(ATTIVITÀ RICHIESTE):
[A] Trascriva fedelmente, dal testo sul monumento alle vittime del comunismo, il passo che inizia con le parole contenenti "Il monumento alle" e termina con "1948 al 1989.".
[B] Elenchi tutte le persone indicate per nome nel testo sul monumento alle vittime del comunismo.
[C] In base al testo sul monumento alle vittime del comunismo, risponda alle seguenti domande:
(i) Quante statue in bronzo compongono l'opera?
(ii) Da quale anno il monumento si trova alla base della collina di Petřín?
(iii) In quale giorno di ogni anno si celebra la giornata della memoria delle vittime del comunismo?

(ESTRATTO DELLA PAGINA):
++++++++

M.U.K.L (můž určený k likvidaci) indica letteralmente l´uomo destinato all´eliminazione, una definizione che circolò nelle prigioni politiche cecoslovacche, presa direttamente dagli orrori del nazismo.

Sette statue in bronzo disseminate lungo una scalinata, sono l´opera realizzata dall´artista Olbram Zoubek, assieme agli architetti Zdenek Holzl e Jan Kerel, che mostra l´inquietante dissolversi dell´individuo – a memoria del progressivo annientamento dell´uomo generato da una dittatura. L´individuo però resiste con fierezza, anche se menomato nello spirito e fisicamente – resistendo in piedi.

Il monumento alle vittime del comunismo si trova a Praga, nella zona di Malá Strana, alla base della collina di Petřín dal 2002.

Ha l´obiettivo di ricordare ai posteri i prigionieri politici e le vittime del regime che ha governato la Cecoslovacchia dal 1948 al 1989.

Una fascia in bronzo, ed una stele alla base del monumento ripetono i numeri di queste persecuzioni: 205 486 persone condannate, 248 condanne capitali, 4 500 persone decedute nelle prigioni, 327 persone morte ai confini, 170 938 cittadini emigrati. (“Oběti komunismu 1948 – 1989: 205 486 odsouzeno – 248 popraveno – 4 500 zemřelo ve věznicích – 327 zahynulo na hranicích – 170 938 občanů emigrovalo”).

I MUKL erano tipicamente dei prigionieri politici, che erano ritenuti scomodi per il regime, e pertanto erano destinati a lavori umilianti e molto faticosi. Tipico il lavoro nelle miniere di uranio o di carbone. Vi sono molte testimonianze delle pessime condizioni in cui versavano questi individui, e delle difficoltà per comunicare con la loro famiglia e loro cari, fino ad arrivare ad un progressivo annientamento dell´individuo che lo portava all´oblio ed alla morte.

Questa opera é particolarmente suggestiva la notte: grazie dall´illuminazione, gli effetti luce colpiscono l´animo molto più che durante il giorno. Purtroppo, il monumento è stato bersaglio di vari atti vandalici nel recente passato.

pomnik

La giornata della memoria delle vittime del comunismo si celebra il giorno 27 giugno di ogni anno, la data ricorda l´esecuzione di Milada Horáková, che avvenne il 27 giugno 1950.

++++++++

(DATI DELL'ESERCIZIO):
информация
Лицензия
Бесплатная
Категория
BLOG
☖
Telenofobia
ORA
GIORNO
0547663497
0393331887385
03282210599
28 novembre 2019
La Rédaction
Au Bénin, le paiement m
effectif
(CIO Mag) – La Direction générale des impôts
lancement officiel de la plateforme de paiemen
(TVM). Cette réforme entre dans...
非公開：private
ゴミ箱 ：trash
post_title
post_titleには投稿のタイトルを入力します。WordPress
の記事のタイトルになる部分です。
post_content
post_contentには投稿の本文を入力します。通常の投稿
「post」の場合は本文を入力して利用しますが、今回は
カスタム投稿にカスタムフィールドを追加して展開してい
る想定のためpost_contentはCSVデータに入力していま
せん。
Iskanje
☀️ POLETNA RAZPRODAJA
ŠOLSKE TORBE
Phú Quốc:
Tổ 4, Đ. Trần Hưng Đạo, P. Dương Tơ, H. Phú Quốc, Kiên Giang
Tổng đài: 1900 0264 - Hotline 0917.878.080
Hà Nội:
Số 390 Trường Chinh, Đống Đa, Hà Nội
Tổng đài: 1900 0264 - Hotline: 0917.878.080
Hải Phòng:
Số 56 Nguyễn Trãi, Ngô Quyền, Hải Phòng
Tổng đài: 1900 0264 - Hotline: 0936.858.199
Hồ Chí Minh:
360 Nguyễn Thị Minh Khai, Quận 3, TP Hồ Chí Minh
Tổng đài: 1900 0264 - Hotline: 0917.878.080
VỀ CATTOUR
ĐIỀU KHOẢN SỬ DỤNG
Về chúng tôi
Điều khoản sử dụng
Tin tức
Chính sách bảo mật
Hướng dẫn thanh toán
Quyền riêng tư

++++++++

(RISPOSTE AGLI ESERCIZI):
[A]
Il monumento alle vittime del comunismo si trova a Praga, nella zona di Malá Strana, alla base della collina di Petřín dal 2002.

Ha l´obiettivo di ricordare ai posteri i prigionieri politici e le vittime del regime che ha governato la Cecoslovacchia dal 1948 al 1989.

[B]
Olbram Zoubek
Zdenek Holzl
Jan Kerel
Milada Horáková

[C]
(i) Sette.
(ii) Dal 2002.
(iii) Il 27 giugno.